93-year-old Jim Martin yesterday successfully parachuted into Normandy wearing all the same equipment he wore 70 years ago when he jumped as part of the preliminary bridgehead seizing operations leading up to the D-Day Normandy Invasion.

Click2Houston:

“I’m feeling fine,” Martin told reporters moments after landing in a French field. “… It was wonderful, absolutely wonderful.”

Martin was part of the U.S. 101st Airborne Division that parachuted down over Utah Beach in their bid to retake France and, eventually, the rest of Europe from Nazi Germany. They actually touched down in enemy-controlled territory a night before what’s referred to as D-Day.

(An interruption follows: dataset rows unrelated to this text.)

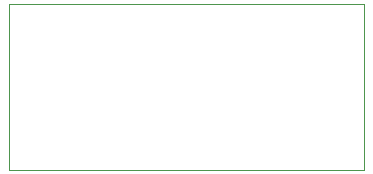
<source format=gbr>
G04*
G04 #@! TF.GenerationSoftware,Altium Limited,Altium Designer,22.4.2 (48)*
G04*
G04 Layer_Color=0*
%FSLAX25Y25*%
%MOIN*%
G70*
G04*
G04 #@! TF.SameCoordinates,A57B437F-A86B-4AA4-8399-F8B01B8E29F7*
G04*
G04*
G04 #@! TF.FilePolarity,Positive*
G04*
G01*
G75*
%ADD35C,0.00100*%
D35*
X-55256Y27559D02*
Y-27559D01*
X62992D01*
Y27559D01*
X-55256D01*
M02*

</source>
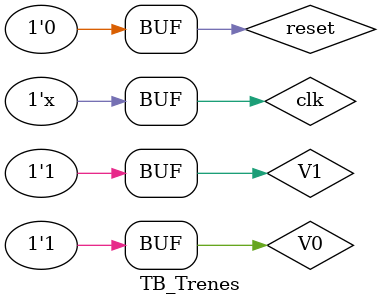
<source format=v>
`timescale 1 ns/10 ps
module TB_Trenes;

reg reset, clk, V0, V1;
wire T0, T1, B;
wire [1:0] status;

localparam medio_periodo=10,
           cambio=2*medio_periodo;


P4_FSM_Trenes DUT1(.clk(clk), .reset(reset), .V0(V0), .V1(V1), .B(B), .T0(T0), .T1(T1), .status(status));

always
	#medio_periodo clk=~clk;

initial
begin
	reset=0;
	clk=0;
	#5

	V0=1;
	V1=1;
	#cambio;

	V0=0;
	V1=1;
	#cambio;

	V0=1;
	V1=0;
	#cambio;

	V0=0;
	V1=0;
	#cambio;
	
	V0=1;
	V1=1;
end

endmodule
</source>
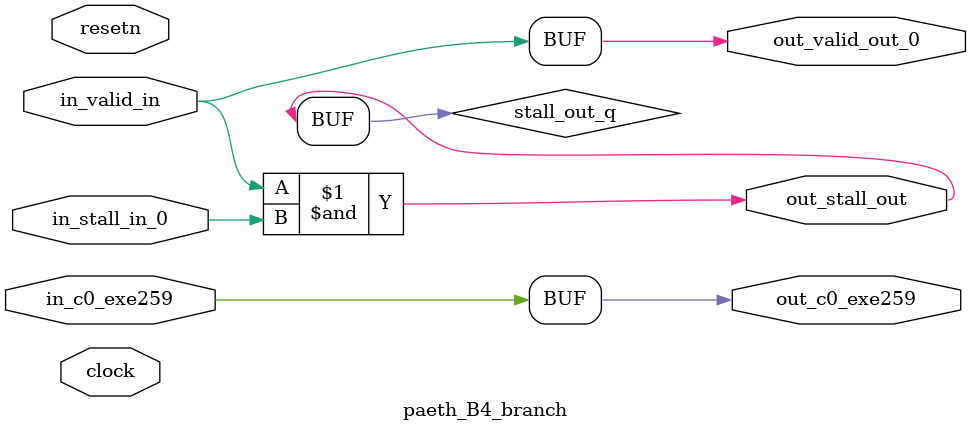
<source format=sv>



(* altera_attribute = "-name AUTO_SHIFT_REGISTER_RECOGNITION OFF; -name MESSAGE_DISABLE 10036; -name MESSAGE_DISABLE 10037; -name MESSAGE_DISABLE 14130; -name MESSAGE_DISABLE 14320; -name MESSAGE_DISABLE 15400; -name MESSAGE_DISABLE 14130; -name MESSAGE_DISABLE 10036; -name MESSAGE_DISABLE 12020; -name MESSAGE_DISABLE 12030; -name MESSAGE_DISABLE 12010; -name MESSAGE_DISABLE 12110; -name MESSAGE_DISABLE 14320; -name MESSAGE_DISABLE 13410; -name MESSAGE_DISABLE 113007; -name MESSAGE_DISABLE 10958" *)
module paeth_B4_branch (
    input wire [0:0] in_c0_exe259,
    input wire [0:0] in_stall_in_0,
    input wire [0:0] in_valid_in,
    output wire [0:0] out_c0_exe259,
    output wire [0:0] out_stall_out,
    output wire [0:0] out_valid_out_0,
    input wire clock,
    input wire resetn
    );

    wire [0:0] stall_out_q;


    // out_c0_exe259(GPOUT,5)
    assign out_c0_exe259 = in_c0_exe259;

    // stall_out(LOGICAL,8)
    assign stall_out_q = in_valid_in & in_stall_in_0;

    // out_stall_out(GPOUT,6)
    assign out_stall_out = stall_out_q;

    // out_valid_out_0(GPOUT,7)
    assign out_valid_out_0 = in_valid_in;

endmodule

</source>
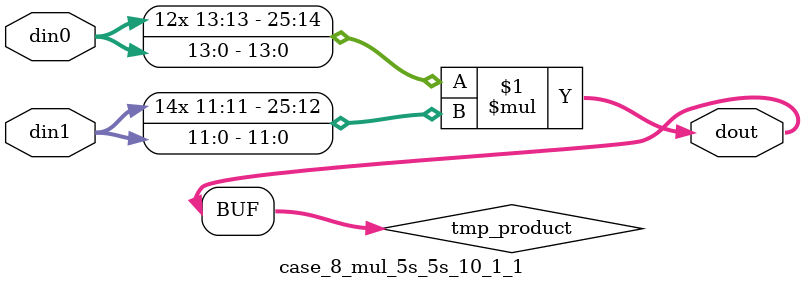
<source format=v>

`timescale 1 ns / 1 ps

 module case_8_mul_5s_5s_10_1_1(din0, din1, dout);
parameter ID = 1;
parameter NUM_STAGE = 0;
parameter din0_WIDTH = 14;
parameter din1_WIDTH = 12;
parameter dout_WIDTH = 26;

input [din0_WIDTH - 1 : 0] din0; 
input [din1_WIDTH - 1 : 0] din1; 
output [dout_WIDTH - 1 : 0] dout;

wire signed [dout_WIDTH - 1 : 0] tmp_product;



























assign tmp_product = $signed(din0) * $signed(din1);








assign dout = tmp_product;





















endmodule

</source>
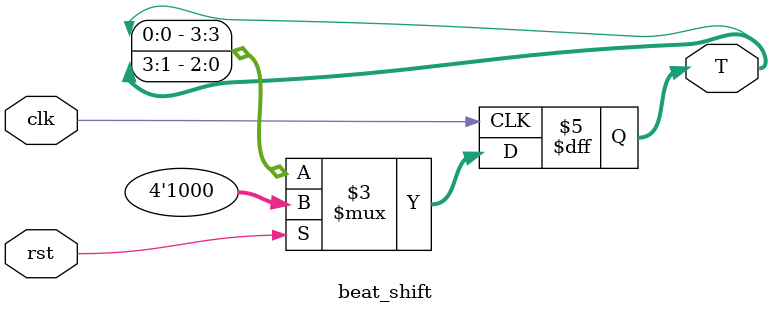
<source format=v>
module beat_shift (
    input clk,          // 1-bit clock signal 
    input rst,          // 1-bit reset signal 
    output reg [3:0] T  // 4-bit output 
);

always @(posedge clk) begin     // if positive edge of clock
    if (rst) begin              // if reset is 1
        T <= 4'b1000;   
    end else begin              // otherwise, make a right shift
        T <= {T[0], T[3:1]};    // and put the right bit onto left
    end
end

endmodule

</source>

His jump Thursday in the same area was different and — despite his being 93 years old now — a whole lot easier.

“It didn’t (compare),” Martin said, “because there wasn’t anybody shooting at me today.” …

Seven decades later, Martin did it again — not fighting a bloody war but at least reliving his role in a military campaign that changed the course of history. Others joined him in this now daytime jump, though he was the only one from his generation.

This time, he said that he wasn’t scared because, “once you get in the plane, you forget everything.” Bored would be more like it.

As he told reporters afterward, “To tell you the truth, riding around in the plane is boring. It’s when you get off the plane, that’s when it gets exciting … But there’s no fear to it. It’s just something you do.”

Martin admitted that he was motivated by “a little bit of ego, (to show that) I’m 93 and I can still do it.”